### SUPPLIED ENTRIES ###

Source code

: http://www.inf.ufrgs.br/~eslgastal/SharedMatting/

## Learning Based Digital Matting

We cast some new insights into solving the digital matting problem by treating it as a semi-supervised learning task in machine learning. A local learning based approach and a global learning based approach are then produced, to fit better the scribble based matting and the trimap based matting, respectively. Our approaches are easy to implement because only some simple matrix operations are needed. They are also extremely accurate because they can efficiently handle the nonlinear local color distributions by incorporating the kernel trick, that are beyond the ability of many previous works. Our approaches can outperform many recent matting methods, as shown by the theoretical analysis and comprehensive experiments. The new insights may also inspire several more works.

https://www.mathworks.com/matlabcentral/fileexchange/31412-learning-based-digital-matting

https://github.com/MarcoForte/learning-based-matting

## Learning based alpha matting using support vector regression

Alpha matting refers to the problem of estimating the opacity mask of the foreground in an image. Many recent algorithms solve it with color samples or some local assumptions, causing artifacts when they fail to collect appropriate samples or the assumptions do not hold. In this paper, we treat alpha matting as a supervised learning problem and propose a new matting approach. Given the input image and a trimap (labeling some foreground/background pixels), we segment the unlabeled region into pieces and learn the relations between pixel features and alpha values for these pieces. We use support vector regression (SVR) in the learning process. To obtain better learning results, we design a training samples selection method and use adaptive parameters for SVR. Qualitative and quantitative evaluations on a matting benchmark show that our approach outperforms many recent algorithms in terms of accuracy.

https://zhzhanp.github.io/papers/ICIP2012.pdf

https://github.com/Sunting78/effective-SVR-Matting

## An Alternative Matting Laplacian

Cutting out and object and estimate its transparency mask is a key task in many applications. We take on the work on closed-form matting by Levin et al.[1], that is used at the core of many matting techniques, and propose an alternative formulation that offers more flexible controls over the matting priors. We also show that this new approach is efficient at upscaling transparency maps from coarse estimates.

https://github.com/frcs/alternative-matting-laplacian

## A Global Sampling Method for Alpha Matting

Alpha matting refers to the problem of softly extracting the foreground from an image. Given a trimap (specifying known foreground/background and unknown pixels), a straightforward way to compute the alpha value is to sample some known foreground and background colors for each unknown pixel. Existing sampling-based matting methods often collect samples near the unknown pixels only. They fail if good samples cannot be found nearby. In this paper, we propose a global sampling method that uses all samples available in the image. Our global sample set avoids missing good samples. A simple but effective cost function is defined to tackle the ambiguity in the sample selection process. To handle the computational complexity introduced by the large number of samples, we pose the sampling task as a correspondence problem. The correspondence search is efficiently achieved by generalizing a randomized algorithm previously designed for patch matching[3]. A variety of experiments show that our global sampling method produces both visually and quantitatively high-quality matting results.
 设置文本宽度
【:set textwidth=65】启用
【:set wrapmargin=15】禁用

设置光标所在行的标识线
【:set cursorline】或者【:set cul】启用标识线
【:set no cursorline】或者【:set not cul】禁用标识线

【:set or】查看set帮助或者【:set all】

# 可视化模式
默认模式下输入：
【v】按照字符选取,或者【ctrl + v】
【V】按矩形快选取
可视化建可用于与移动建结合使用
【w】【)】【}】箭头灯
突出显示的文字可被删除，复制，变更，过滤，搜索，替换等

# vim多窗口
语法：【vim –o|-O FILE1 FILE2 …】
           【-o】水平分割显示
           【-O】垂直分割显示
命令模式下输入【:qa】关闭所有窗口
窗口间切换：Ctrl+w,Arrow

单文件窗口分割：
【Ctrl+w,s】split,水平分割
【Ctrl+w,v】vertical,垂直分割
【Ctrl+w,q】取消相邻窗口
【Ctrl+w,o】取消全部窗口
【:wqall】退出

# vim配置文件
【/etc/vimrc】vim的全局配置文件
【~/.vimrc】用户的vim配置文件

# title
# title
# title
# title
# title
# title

###

◆ TASK STATEMENT
Put the lines of the items, from the first line through the one containing "## Learning Based Digital Matting", into a JSON list of strings, with one string per line and blank lines left out.

◆ WRITTEN ANSWER
[
  "Source code",
  ": http://www.inf.ufrgs.br/~eslgastal/SharedMatting/",
  "## Learning Based Digital Matting"
]